La leggenda, del campanile di Soleto non tutti la conoscono anche se in tanti si chiedono il perché è così armonioso ed aggraziato, tanto da sembrare costruito da mani gentili.
Alcune voci attribuiscono la costruzione all’architetto Colaci, ma siccome si trattava di un uomo comune e senza nessun titolo, il popolo preferì attribuire l’opera al Soletano Matteo Tafuri.

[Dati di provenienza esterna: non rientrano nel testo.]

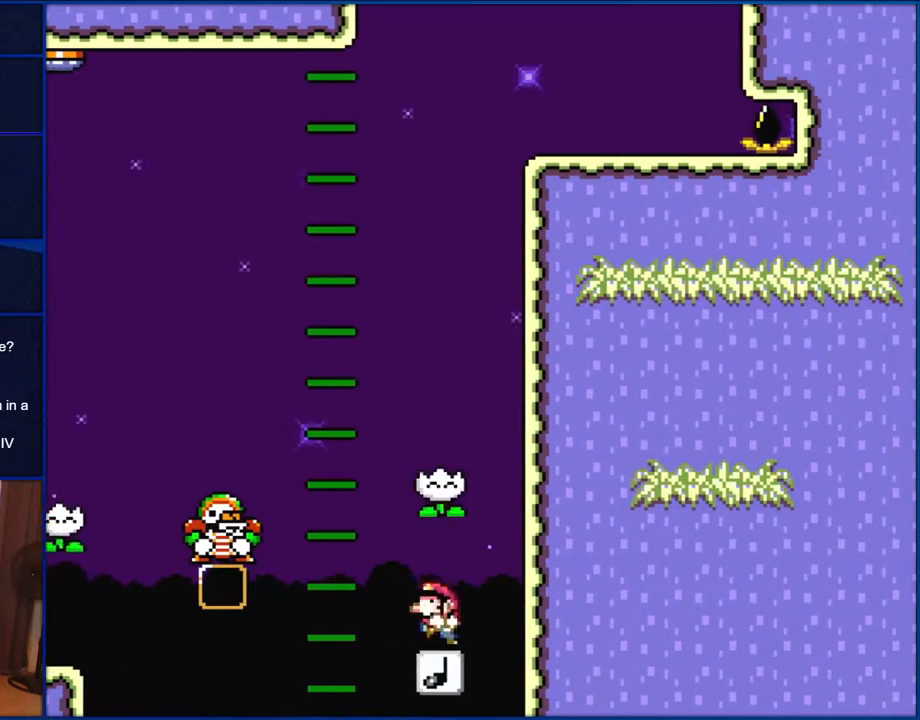
{"buttons": ["Y"], "events": [[150, "DPAD_LEFT", "up"]]}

Ma la scelta dei Soletani non cadde su di lui solo perché era di Soleto, ma perché era un uomo culturalmente affermato da meritarsi la fama di mago.
Tutto questo si svolse nella seconda metà del XIV secolo.
Il Tafuri si era laureato all’Università della Sorbona a Parigi.
Oltre che letterato, era filosofo poeta, teologo, medico, matematico, botanico, e astrologo. Tafuri aveva scritto “De misteriis naturae”, i cui argomenti erano la magia, i sogni e le predizioni e soprattutto per questi ultimi scritti egli si meritò la fama di mago.
Si raccontava che tenesse rinchiusi in boccette i diavoli che lo aiutavano nelle sue ricerche.
L’incantesimo più grosso del Tafuri secondo la fantasia popolare, fu proprio la costruzione del campanile di Soleto.
A questo proposito si narra che il mago decise di costruirlo in una notte di tempesta.
Evocato dalle tenebre un esercito di streghe, di demoni e di altri spiriti infernali, egli ordinò loro di erigere un monumentale campanile.
“Attenzione” avverti’ loro Matteo Tafuri “dovete compierlo prima che sorga l’alba ma non solo, esso dovrà essere un’opera unica, un lavoro così fine e prezioso da stupire il mondo intero”.
Subito il diabolico squadrone si mise a lavorare al lume delle torce e per ore ed ore fu un andirivieni incessante per l’aria.
Rauche grida, urla, sghignazzate e fischi echeggiavano confusamente nella notte, ma tutto quel frastuono così come stabilito, cessò d’incanto al sorgere del sole.
Ma se demoni e streghe furono pronti a scomparire allo spuntare del giorno, non furono altrettanto svelti alcuni diavoletti loro aiutanti. Furono infatti colti di sorpresa dalla luce del sole, in cima al campanile, sui quattro angoli e invano tentarono di scappare.
Ormai il sortilegio era cessato, e così essi dovettero restarsene lassù, incastonati nella pietra e trasformati anch’essi in pietra, tanto da completare con le loro forme la la decorazione del campanile.